The material below holds pictures; leave them out and reproduce exactly the lines from the one with "xor cg2(P,A,B);" through the one with "a = 7; b = 5; c = 2; #10;", inclusive.
─── SOURCE RECORDS
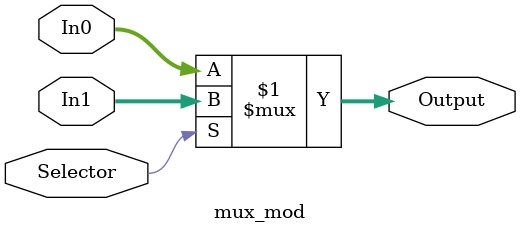
<source format=v>
module mux_mod(In0, In1, Selector, Output);
	
	parameter SIZE = 8;
	
	input Selector;
	input [SIZE-1:0] In0, In1;
	output [SIZE-1:0] Output;
	
	assign Output = Selector?In1:In0;
	
	endmodule
	
	
</source>
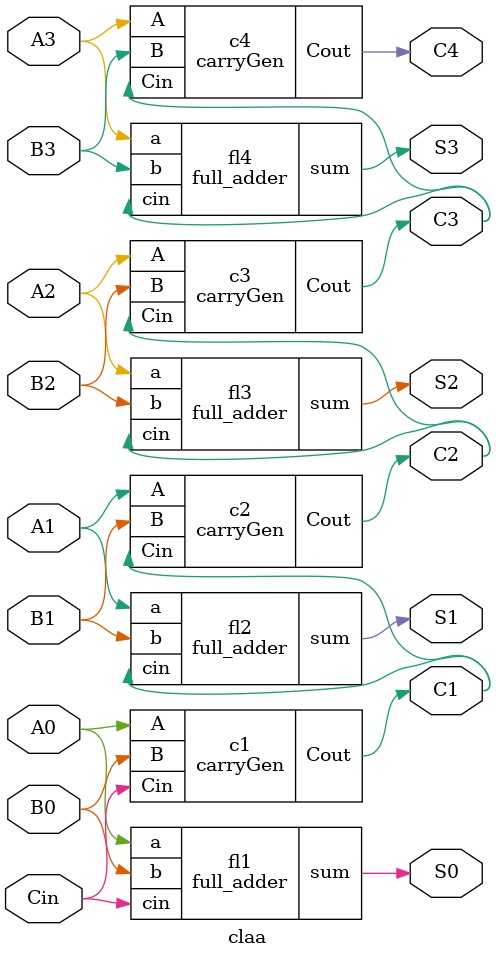
<source format=v>
module full_adder (
    input a,b,cin,
    output sum,cout
);
    wire axb;
    
    xor g1(axb,a,b);
    xor g2(sum,axb,cin);

    // and g3(l,a,b);
    // and g4(m,axb,cin);
    // or g5(cout,l,m);
endmodule

module carryGen (
    input A,B,Cin,
    output Cout
);
    wire G,P,l;

    and cg1(G,A,B);
    xor cg2(P,A,B);
    and cg3(l,P,Cin);
    or cg4(Cout,G,l);
endmodule

module claa (
    input A3,A2,A1,A0,B3,B2,B1,B0,Cin,
    output S3,S2,S1,S0,C4,C3,C2,C1
);
    carryGen c1(
        .A(A0),.B(B0),.Cin(Cin),.Cout(C1)
    );
    carryGen c2(
        .A(A1),.B(B1),.Cin(C1),.Cout(C2)
    );
    carryGen c3(
        .A(A2),.B(B2),.Cin(C2),.Cout(C3)
    );
    carryGen c4(
        .A(A3),.B(B3),.Cin(C3),.Cout(C4)
    );
    
    full_adder fl1(
        .a(A0),.b(B0),.cin(Cin),.sum(S0)
    );
    full_adder fl2(
        .a(A1),.b(B1),.cin(C1),.sum(S1)
    );
    full_adder fl3(
        .a(A2),.b(B2),.cin(C2),.sum(S2)
    );
    full_adder fl4(
        .a(A3),.b(B3),.cin(C3),.sum(S3)
    );
endmodule
</source>
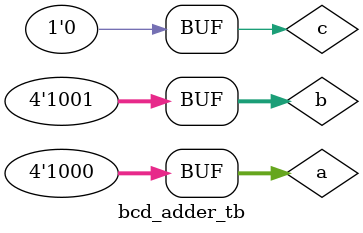
<source format=v>
module bcd_adder(a,b,c,sum,carry);

input [3:0] a,b;
input c;

output reg [3:0] sum;
output reg carry;


reg [4:0] sum_temp;

always@(a,b,c)
	begin
		
		sum_temp = a+b+c;

		if(sum_temp>9)
			begin
				sum_temp = sum_temp + 6;
				carry = 1;
				sum = sum_temp[3:0];
			end
		else
			begin
				carry = 0;
				sum = sum_temp[3:0];
			end


	end


endmodule



module bcd_adder_tb;

reg [3:0] a,b;
reg c;

wire [3:0] sum;
wire carry;

bcd_adder dut (a,b,c,sum,carry);

initial
begin
	
{a,b,c} = 0;

end


initial
	begin

	a = 2; b = 3; c = 1; #10;
	a = 7; b = 5; c = 2; #10;
	a = 3; b = 4; c = 1; #10;
	a = 6; b = 5; c = 2; #10;
	a = 7; b = 1; c = 1; #10;
	a = 8; b = 9; c = 2; #10;

	end


endmodule





</source>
──────
### EXPECTED ANSWER
    xor cg2(P,A,B);
    and cg3(l,P,Cin);
    or cg4(Cout,G,l);
endmodule

module claa (
    input A3,A2,A1,A0,B3,B2,B1,B0,Cin,
    output S3,S2,S1,S0,C4,C3,C2,C1
);
    carryGen c1(
        .A(A0),.B(B0),.Cin(Cin),.Cout(C1)
    );
    carryGen c2(
        .A(A1),.B(B1),.Cin(C1),.Cout(C2)
    );
    carryGen c3(
        .A(A2),.B(B2),.Cin(C2),.Cout(C3)
    );
    carryGen c4(
        .A(A3),.B(B3),.Cin(C3),.Cout(C4)
    );
    
    full_adder fl1(
        .a(A0),.b(B0),.cin(Cin),.sum(S0)
    );
    full_adder fl2(
        .a(A1),.b(B1),.cin(C1),.sum(S1)
    );
    full_adder fl3(
        .a(A2),.b(B2),.cin(C2),.sum(S2)
    );
    full_adder fl4(
        .a(A3),.b(B3),.cin(C3),.sum(S3)
    );
endmodule
</source>
<source format=v>
module bcd_adder(a,b,c,sum,carry);

input [3:0] a,b;
input c;

output reg [3:0] sum;
output reg carry;


reg [4:0] sum_temp;

always@(a,b,c)
	begin
		
		sum_temp = a+b+c;

		if(sum_temp>9)
			begin
				sum_temp = sum_temp + 6;
				carry = 1;
				sum = sum_temp[3:0];
			end
		else
			begin
				carry = 0;
				sum = sum_temp[3:0];
			end


	end


endmodule



module bcd_adder_tb;

reg [3:0] a,b;
reg c;

wire [3:0] sum;
wire carry;

bcd_adder dut (a,b,c,sum,carry);

initial
begin
	
{a,b,c} = 0;

end


initial
	begin

	a = 2; b = 3; c = 1; #10;
	a = 7; b = 5; c = 2; #10;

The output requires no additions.